Julian Woods Community (JWC) in Julian, PA invited their local garden club to tour their Living Machine greenhouse this fall. The Living Machine started its life in 1993 and is still going strong. JWC member Kent described how it all works!
The system reclaims, cleans, and reuses water for the community. It, also, provides perfect greenhouse conditions for Deb’s Flower Farm. The details of the Living Machine were given in a handout during the tour. You can find an image of the handout below. As it may be a little difficult to read, a copy of the text is at the end of this post. Thank you to Julian Woods Community for sharing this valuable information!
ET comes to Julian Woods
Reclamation / Reuse
Julian Woods Community has been operating its experimental wastewater treatment plant since the spring of 1993. The treatment system consists of two large greenhouses (3,240 square feet each) which process waste water through a series of living filters, marshes, and “evapo-transpiration” (ET) resulting in no discharge of effluent. The treated water can be returned to each household for toilet flushing. The collection system is comprised of a septic tank at each house and small diameter sewer lines connected to two in-line septic tanks before entering the first greenhouse.
Construction of the greenhouse base consists of a concrete block foundation filled with layers of gravel, geotextile, and a sand and compost mix, lined with black polyethylene to form a leakproof bed. There is a system of “undergravel“ filters, and standpipes for visual access to the water level in the bed. The greenhouses are monitored regularly and data are recorded of temperatures, water levels, and flows.
The ET system was designed by Michael A Zavoda, P. E., of Sundrive, Inc. It uses patented Aquaculture tanks* (*License from Ecological Engineering Assoc. for the clear-sided aquaculture tanks) and a series of marshes for initial treatment in the first one-third of greenhouse #1. The temperature of this purification stage must be kept warm all year to provide an optimum growing environment (accomplished with an innovative, high efficiency geothermal heat pump system). A UV disinfection unit further purifies the water before it goes to the large growing areas to be evaporated through fine sprays, or transpired through the many varieties of leafy plants.
Advantages of this system:
1) Environmentally sound – maximum degree of groundwater protection
2) Simple to operate; low and simple maintenance.
3) Minimal sludge production.
4) Possibility of using greenhouse space profitably.
Initial costs were funded in part with a grant from the Pennsylvania Energy Office (PEO) In addition to funds from JWC.
Julian Woods Community, Julian, PA 16844
1. The wastewater enters the first greenhouse into a valving system (A) that can direct it either into the first marsh (B) or into the first aquaculture tank (E).
2. The first marsh, constructed using clean crushed stone, is planted with swamp plants such as cattails, grasses, and iris. This marsh provides flow equalization.
3. A small pump (C) comes on periodically to pump water up onto the gravel surface to water the marsh plants. The pumps are inside “stand pipes” for repair access.

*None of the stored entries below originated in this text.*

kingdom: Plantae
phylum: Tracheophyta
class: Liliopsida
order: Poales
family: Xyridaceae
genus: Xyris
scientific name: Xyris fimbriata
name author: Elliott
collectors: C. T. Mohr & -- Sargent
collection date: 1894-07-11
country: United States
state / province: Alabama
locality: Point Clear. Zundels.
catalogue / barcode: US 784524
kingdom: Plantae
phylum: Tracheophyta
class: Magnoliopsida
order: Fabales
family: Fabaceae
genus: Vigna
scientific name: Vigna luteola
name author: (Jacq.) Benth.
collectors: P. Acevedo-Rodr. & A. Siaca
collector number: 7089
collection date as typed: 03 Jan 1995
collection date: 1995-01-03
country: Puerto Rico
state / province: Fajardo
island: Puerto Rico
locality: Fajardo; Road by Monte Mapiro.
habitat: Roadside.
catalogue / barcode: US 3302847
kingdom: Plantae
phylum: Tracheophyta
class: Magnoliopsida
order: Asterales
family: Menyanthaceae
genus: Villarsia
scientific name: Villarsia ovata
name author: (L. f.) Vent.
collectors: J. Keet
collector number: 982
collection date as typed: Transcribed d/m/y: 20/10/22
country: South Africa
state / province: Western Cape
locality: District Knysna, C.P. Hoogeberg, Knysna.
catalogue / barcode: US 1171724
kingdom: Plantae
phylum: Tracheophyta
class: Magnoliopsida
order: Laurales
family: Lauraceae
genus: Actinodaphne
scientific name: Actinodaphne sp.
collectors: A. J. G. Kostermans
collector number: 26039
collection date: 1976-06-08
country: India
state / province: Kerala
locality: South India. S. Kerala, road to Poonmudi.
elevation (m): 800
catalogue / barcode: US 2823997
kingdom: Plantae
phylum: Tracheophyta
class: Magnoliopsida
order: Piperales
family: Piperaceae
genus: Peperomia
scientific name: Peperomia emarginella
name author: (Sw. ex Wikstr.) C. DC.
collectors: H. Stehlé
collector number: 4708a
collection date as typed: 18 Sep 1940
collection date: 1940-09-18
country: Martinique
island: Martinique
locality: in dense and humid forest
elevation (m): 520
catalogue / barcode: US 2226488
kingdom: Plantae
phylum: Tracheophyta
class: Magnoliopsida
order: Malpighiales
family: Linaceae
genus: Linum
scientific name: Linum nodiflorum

4. A pump (D) is on a timer to periodically pump water into the first aquaculture tank (E) from the first marsh.
5. Air from a small blower (5) keeps the water mixed and puts oxygen into the aquaculture tanks for algae to grow. A small amount of water from the pond down the hill was added to each tank to provide an algae “starter”. Eventually the tanks will support algae-eating fish, snails, and mussels, with floating plants such as watercress, lilies, and hyacinths to help purify the water. The five banks are stepped down so that the water can flow by gravity from one tank to the next. Overflow from the last tank drops to a distribution box(G) where some fraction can be fed back into the first marsh and the rest goes into a sand filter.
6. A simple, open access sand filter (H) separates any larger algae coming out of the aquaculture tanks. This algae is raked and put into a compost pile. The water goes down through the sand filter into the second marsh (I).
7. The second marsh is planted with the same types of plants as the first marsh, although there is no pump to bring water up to the top surface.
8. A float switch (J) at the end of the second marsh senses the water level in the gravel. When the level reaches a set height, it turns on the effluent pump which pushes the treated water through the Ultraviolet (UV) disinfection unit (K).
9. Water from the UV disinfection unit is directed into the large treated water reservoir (L).
10. A high pressure pump (N) takes water from this reservoir (L) and sends it, through four tanks (M) and separate pipes, to each home for use as toilet flush water.
11. An overflow from the treated water reservoir flows into the first ET section (O) through four subsurface longitudinal distribution pipes (P). The bed surface is composed of sand and compost tilled together to provide a planting medium. Plants (along the pipelines) eat up the water overflow and put moisture into the air. Fans and motorized louvres circulate the moisture (humid air) out of the greenhouse. A “sump pump” comes on periodically to pump water into the overhead bars and spray water down onto the surface, to help maximize evapotranspiration.
12. Overflow from the first greenhouse (Q) flows to the second greenhouse, which is entirely an ET planting area.